Digital Health data opens opportunities for applying algorithmic and artificial intelligence techniques for the analyses of those rich and complex data. Estonia is at the forefront in collecting health data in electronic centralised databases. We propose to study those data and develop methods for better fundamental approaches how to analyse such complex data. First, we will convert data into OHDSI/OMOP formats and define improtant high-level concepts. Secondly, we develop patient group level comparison approaches for disease trajectories. Thordly, we will develop methods and tools to improve the interpretability of the complex multidimensional health data. Last but not least, we will continue with collection, analysis and international collaboration with coronavirus SARS-CoV-2 caused COVID-19 disease. We have set up a survey and tools at and will carry on this research based on both the survey, as well as emerging virus RNA sequencing data and human genetic traits.
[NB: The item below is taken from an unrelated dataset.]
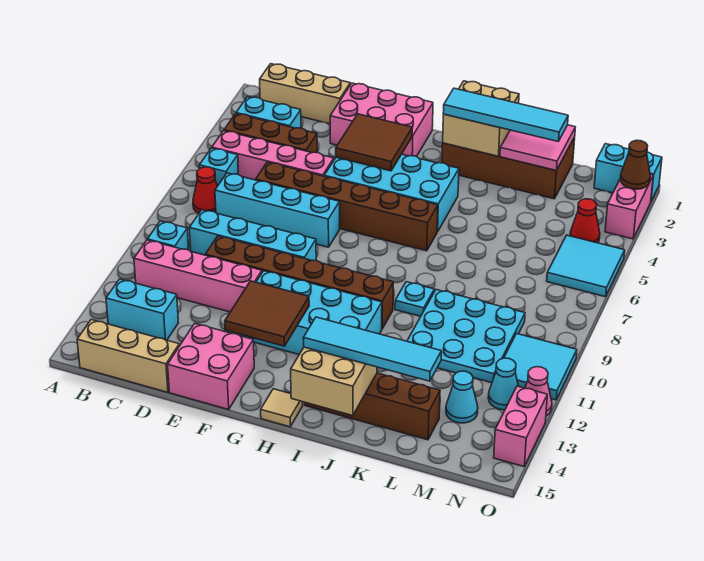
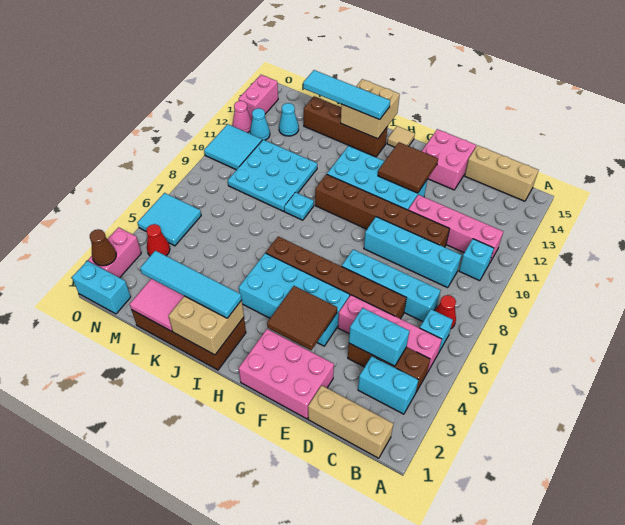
cyan 1x2 brick [106,279,178,340] -> cyan 1x2 brick moved to [349,308,409,366]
Duration: Jan 2013 – Jun 2018

It became clear in the 2010s that huge volumes of health data are already being collected and stored in electronic health records. However, the secondary use of these data is challenging as these exist in disparate locations and systems, and are generally used in isolation. The European Medical Information Framework (EMIF) was an ambitious project to improve access to human health data across Europe. To this aim, a common Information Framework (EMIF-Platform) was developed to facilitate access to diverse medical and research data sources. It was the first project in Europe that introduced OMOP CDM, and eventually led to the EHDEN project.

The methods, environments, and applications for solving large and complex computational problems

Duration: 1.01.2006 – 31.12.2011

The goal of the research is  in an integrated manner to develop novel methods and tools for solving large-scale and complex computational problems on distributed environments like GRID. We will develop methods for formal validation, data security and protection, middleware, as well as algorithms and methods for different applications that require large-scale data analysis. Overall, we will 1) develop data mining, pattern discovery, and machine learning algorithms and tools, 2) continue developing the DOUG solver for solving very large linear equations (Domain Decomposition on Unstructured Grids), 3) develop formal methods and practical approaches for ensuring the correctness, robustness, and data protection of GRID computations, 4) develop end-user interfaces and study user training aspects, and last but not least, 5) will apply the developed methods for solving various problems in several application areas, including bioinformatic analyses of gene regulatory networks and gene transcriptional control, computer systems logs analysis, and large database analysis.